** PROBLEM DESCRIPTION **
Search the records for the word "module" and pick out every line that has it.

** GIVEN RECORDS **
%%

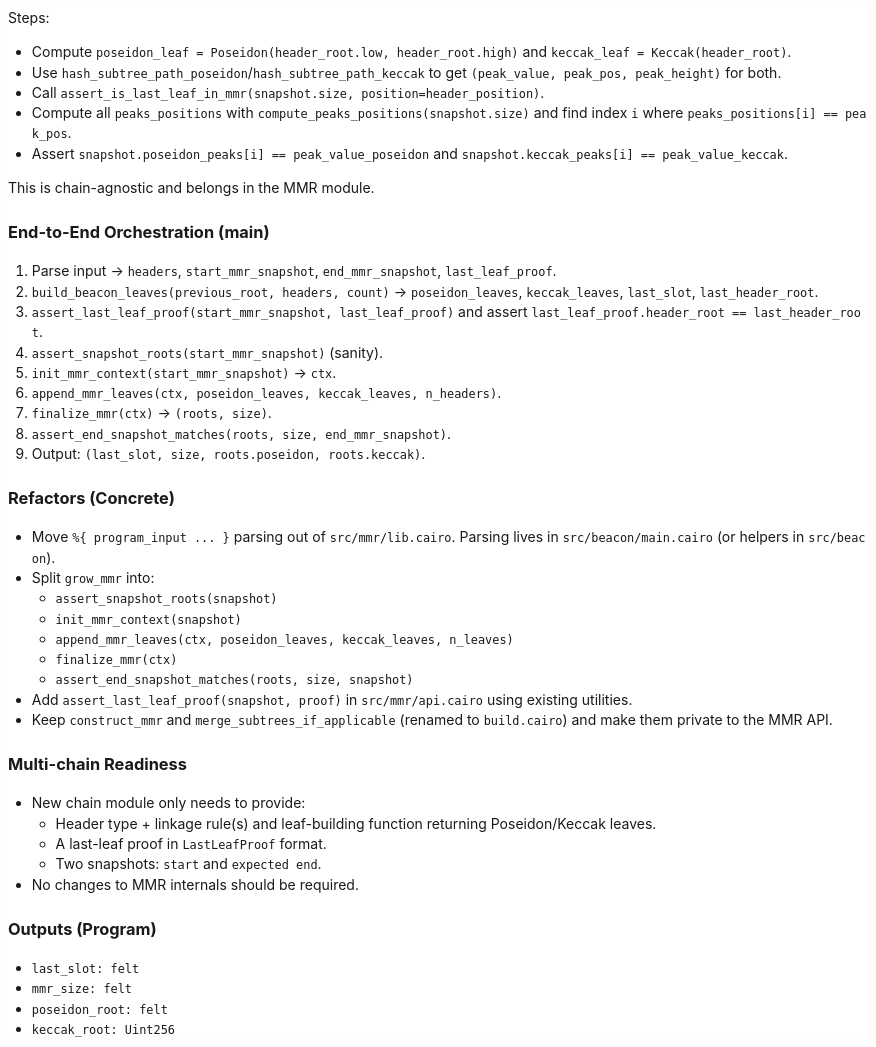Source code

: Steps:
- Compute `poseidon_leaf = Poseidon(header_root.low, header_root.high)` and `keccak_leaf = Keccak(header_root)`.
- Use `hash_subtree_path_poseidon`/`hash_subtree_path_keccak` to get `(peak_value, peak_pos, peak_height)` for both.
- Call `assert_is_last_leaf_in_mmr(snapshot.size, position=header_position)`.
- Compute all `peaks_positions` with `compute_peaks_positions(snapshot.size)` and find index `i` where `peaks_positions[i] == peak_pos`.
- Assert `snapshot.poseidon_peaks[i] == peak_value_poseidon` and `snapshot.keccak_peaks[i] == peak_value_keccak`.

This is chain-agnostic and belongs in the MMR module.

### End-to-End Orchestration (main)
1. Parse input → `headers`, `start_mmr_snapshot`, `end_mmr_snapshot`, `last_leaf_proof`.
2. `build_beacon_leaves(previous_root, headers, count)` → `poseidon_leaves`, `keccak_leaves`, `last_slot`, `last_header_root`.
3. `assert_last_leaf_proof(start_mmr_snapshot, last_leaf_proof)` and assert `last_leaf_proof.header_root == last_header_root`.
4. `assert_snapshot_roots(start_mmr_snapshot)` (sanity).
5. `init_mmr_context(start_mmr_snapshot)` → `ctx`.
6. `append_mmr_leaves(ctx, poseidon_leaves, keccak_leaves, n_headers)`.
7. `finalize_mmr(ctx)` → `(roots, size)`.
8. `assert_end_snapshot_matches(roots, size, end_mmr_snapshot)`.
9. Output: `(last_slot, size, roots.poseidon, roots.keccak)`.

### Refactors (Concrete)
- Move `%{ program_input ... }` parsing out of `src/mmr/lib.cairo`. Parsing lives in `src/beacon/main.cairo` (or helpers in `src/beacon`).
- Split `grow_mmr` into:
  - `assert_snapshot_roots(snapshot)`
  - `init_mmr_context(snapshot)`
  - `append_mmr_leaves(ctx, poseidon_leaves, keccak_leaves, n_leaves)`
  - `finalize_mmr(ctx)`
  - `assert_end_snapshot_matches(roots, size, snapshot)`
- Add `assert_last_leaf_proof(snapshot, proof)` in `src/mmr/api.cairo` using existing utilities.
- Keep `construct_mmr` and `merge_subtrees_if_applicable` (renamed to `build.cairo`) and make them private to the MMR API.

### Multi-chain Readiness
- New chain module only needs to provide:
  - Header type + linkage rule(s) and leaf-building function returning Poseidon/Keccak leaves.
  - A last-leaf proof in `LastLeafProof` format.
  - Two snapshots: `start` and `expected end`.
- No changes to MMR internals should be required.

### Outputs (Program)
- `last_slot: felt`
- `mmr_size: felt`
- `poseidon_root: felt`
- `keccak_root: Uint256`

%%

** TASK SOLUTION **
This is chain-agnostic and belongs in the MMR module.
- New chain module only needs to provide:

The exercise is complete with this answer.